Dexamethasone therapy is routinely used in the symptomatic treatment of GBM to decrease vasogenic edema associated with tumor growth. Steroids have been known to cause immunosuppression, as one of their major functions is anti-inflammatory. Dexamethasone therapy in BALB/c mice has preferentially decreased CD4+ effector cell populations while preserving Tregs, possibly accounting for the anti-inflammatory effects of glucocorticoids [78]. If this is the case in the glioma tumor microenvironment, then dexamethasone therapy may abrogate the intended effects of immunotherapeutics, which commonly rely on up-regulation of the effector arms of the immune response and suppression of inhibitory forces such as Tregs. As yet, little is known about the effects of concomitant immunotherapy and dexamethasone in GBM.
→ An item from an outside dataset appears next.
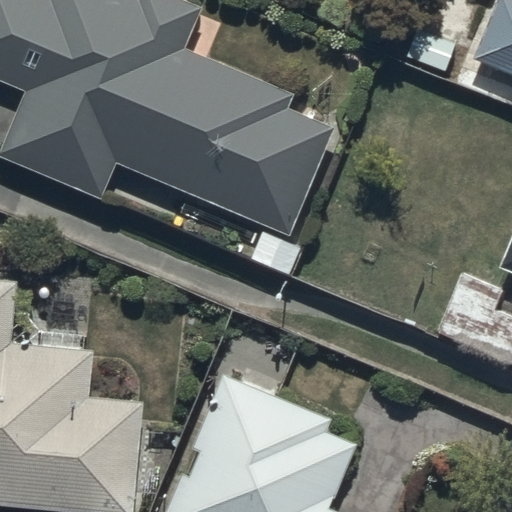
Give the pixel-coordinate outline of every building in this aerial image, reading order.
[(0,146),(103,189),(117,154),(289,225),(331,124),(285,104),(292,86),(185,42),(201,3),(195,0),(0,0),(0,69),(27,81),(0,144),(0,146)] [(511,0),(489,0),(469,47),(511,65),(511,0)] [(511,228),(500,257),(511,261),(511,228)] [(502,284),(463,265),(436,321),(511,358),(511,357),(511,310),(493,301),(502,284)] [(0,496),(135,509),(146,397),(90,391),(94,344),(12,336),(18,272),(0,269),(0,496)] [(238,332),(162,511),(355,511),(330,501),(357,438),(333,428),(338,416),(271,388),(286,352),(238,332)]
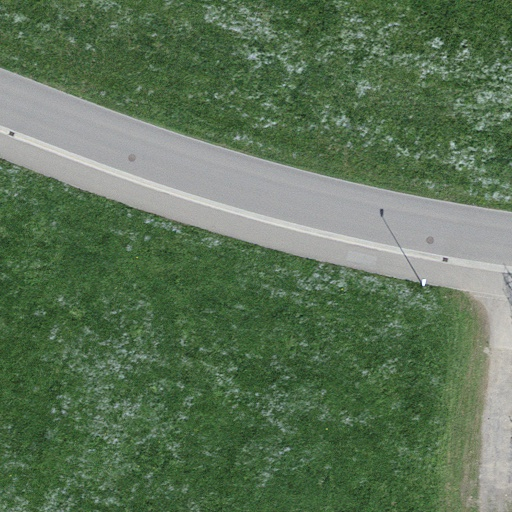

Evidence regarding the potential pro-inflammatory role of chemotherapy and radiation in GBM and other tumor types provides promise for its use as a synergistic treatment modality alongside immunotherapeutics. While chemoradiation may facilitate immune-mediated anti-tumor activity, the anti-inflammatory effects of glucocorticoid therapy in GBM may prove to be counterproductive in immune-based treatment regimens. Additional studies are needed to examine the effects of dexamethasone on immunotherapy for GBM.
Future directions
Immunotherapy for GBM, in the form of immune checkpoint blockade and anti-tumor vaccines, is being actively studied in preclinical models and translated to clinical trials. Combination immunotherapies or treatment regimens involving both standard therapies and immunotherapies show promise as powerful anti-cancer therapies in GBM. A phase I clinical trial studying the effects of anti-PD-1 and anti-CTLA-4 combination therapy is currently recruiting for recurrent GBM (NCT02017717), and a number of studies of DC vaccines in recurrent and newly diagnosed GBM are also underway (NCT02010606, NCT02149225, NCT02049489, NCT01808820, NCT02078648). Preclinical successes in immunotherapy for GBM provide evidence that the brain is not an immunologically exclusive organ, but may participate dynamically with the immunologic periphery, providing opportunities for immune-based anticancer therapies. Combination approaches are promising future therapies for GBM, utilizing the anti-cancer and pro-inflammatory effects of chemoradiation in combination with multiple immunotherapeutic modalities.